[Image sets with object changes]

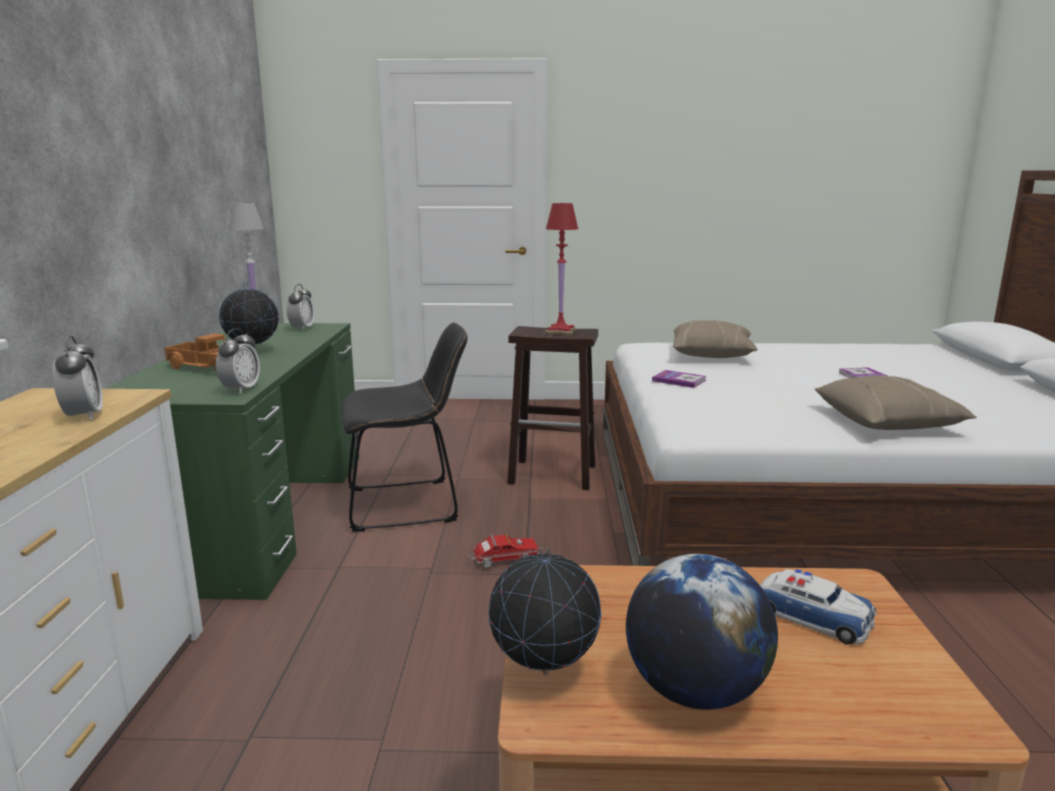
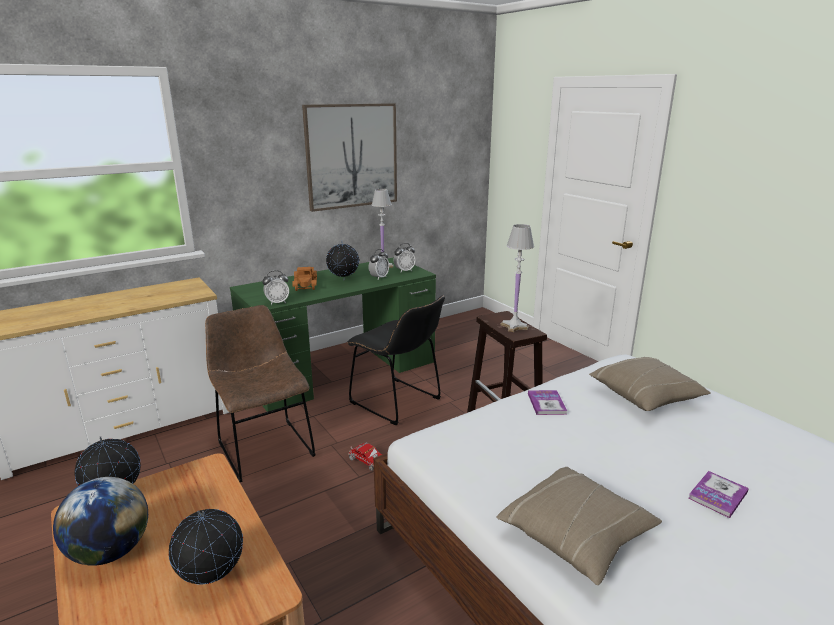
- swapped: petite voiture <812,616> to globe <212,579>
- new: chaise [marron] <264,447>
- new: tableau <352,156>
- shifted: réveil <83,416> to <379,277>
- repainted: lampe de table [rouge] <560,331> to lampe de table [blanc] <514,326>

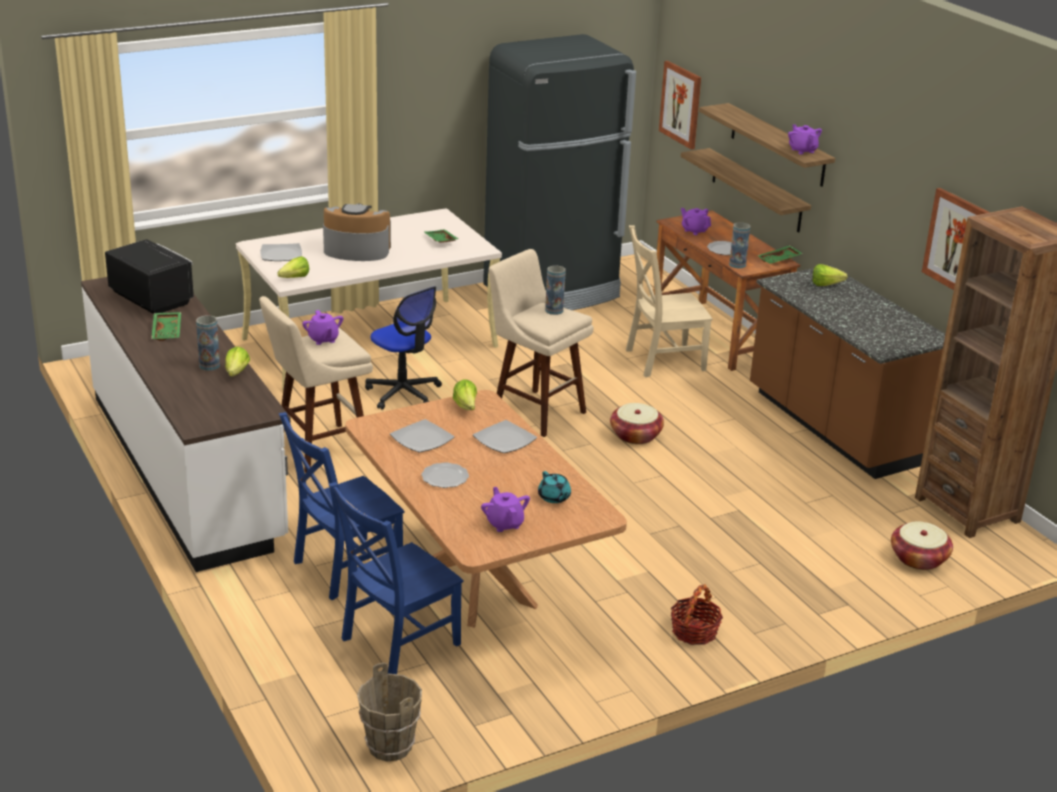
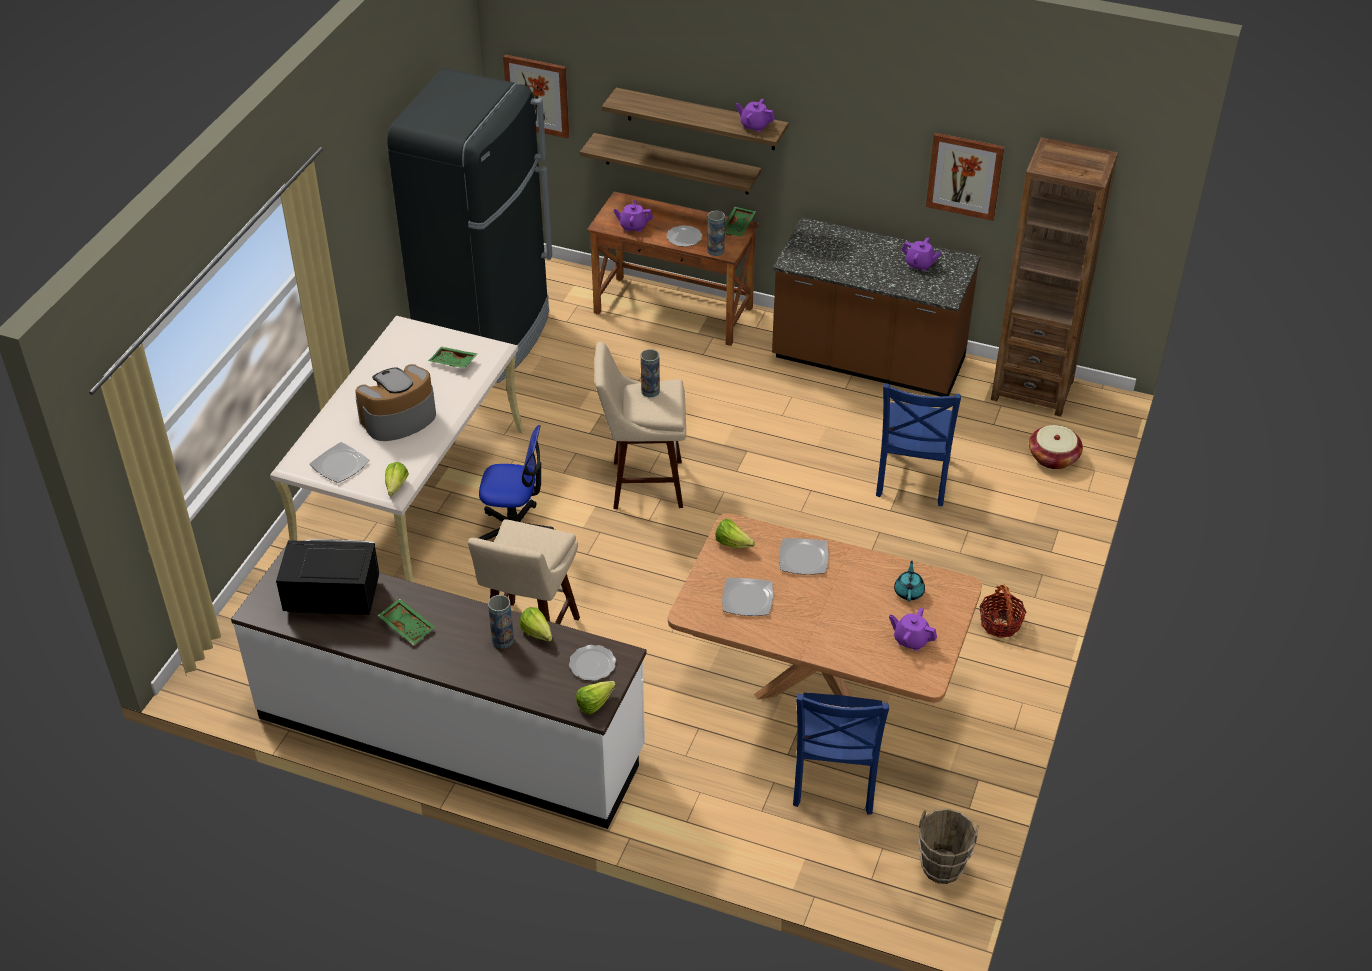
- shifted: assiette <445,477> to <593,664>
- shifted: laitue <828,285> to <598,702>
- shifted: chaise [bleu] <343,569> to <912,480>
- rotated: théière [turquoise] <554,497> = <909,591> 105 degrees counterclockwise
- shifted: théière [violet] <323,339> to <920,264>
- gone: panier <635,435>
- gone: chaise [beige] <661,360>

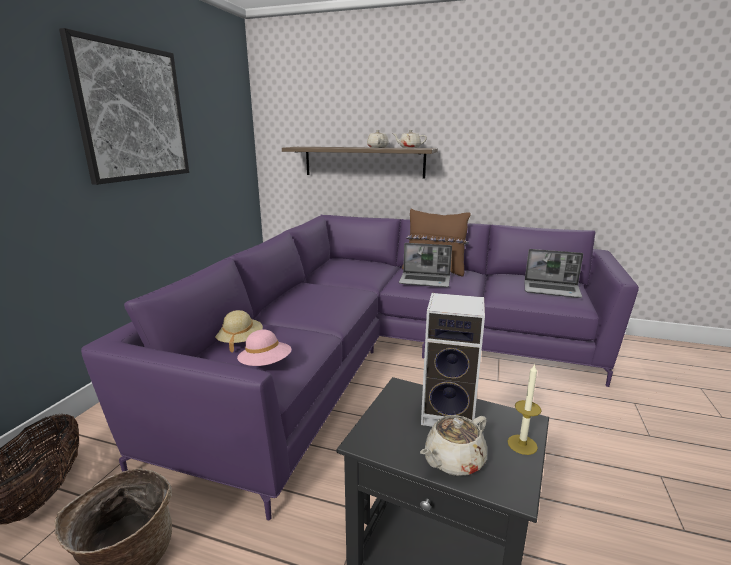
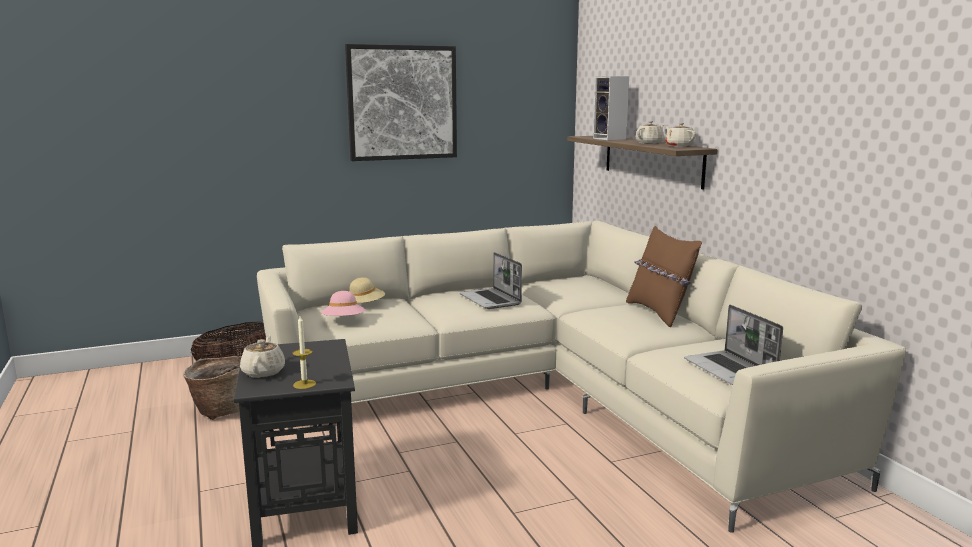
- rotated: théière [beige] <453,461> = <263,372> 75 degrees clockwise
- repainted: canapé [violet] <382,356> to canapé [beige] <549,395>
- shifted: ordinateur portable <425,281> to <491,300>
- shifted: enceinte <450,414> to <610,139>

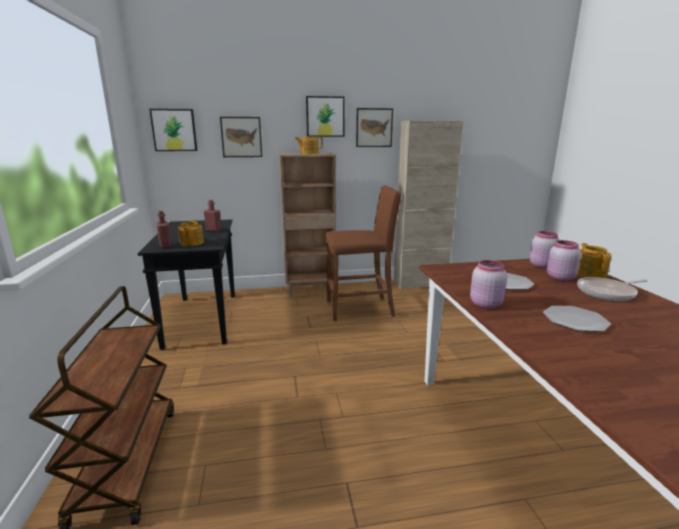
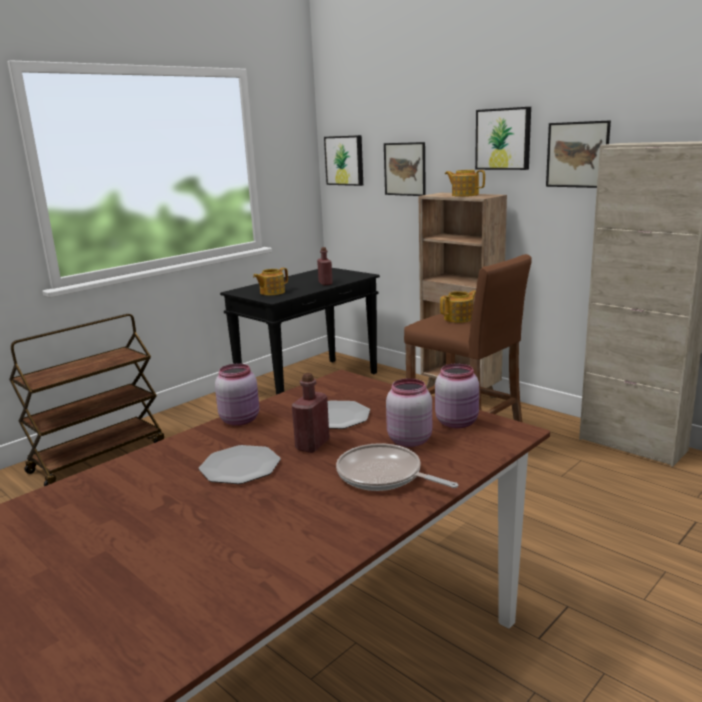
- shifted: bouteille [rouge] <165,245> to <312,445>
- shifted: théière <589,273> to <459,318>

> _TRY IT_
In your copy, include no pictures, but reproduce all records exactly.

> _YOUR RESPONSE_
- swapped: petite voiture <812,616> to globe <212,579>
- new: chaise [marron] <264,447>
- new: tableau <352,156>
- shifted: réveil <83,416> to <379,277>
- repainted: lampe de table [rouge] <560,331> to lampe de table [blanc] <514,326>

- shifted: assiette <445,477> to <593,664>
- shifted: laitue <828,285> to <598,702>
- shifted: chaise [bleu] <343,569> to <912,480>
- rotated: théière [turquoise] <554,497> = <909,591> 105 degrees counterclockwise
- shifted: théière [violet] <323,339> to <920,264>
- gone: panier <635,435>
- gone: chaise [beige] <661,360>

- rotated: théière [beige] <453,461> = <263,372> 75 degrees clockwise
- repainted: canapé [violet] <382,356> to canapé [beige] <549,395>
- shifted: ordinateur portable <425,281> to <491,300>
- shifted: enceinte <450,414> to <610,139>

- shifted: bouteille [rouge] <165,245> to <312,445>
- shifted: théière <589,273> to <459,318>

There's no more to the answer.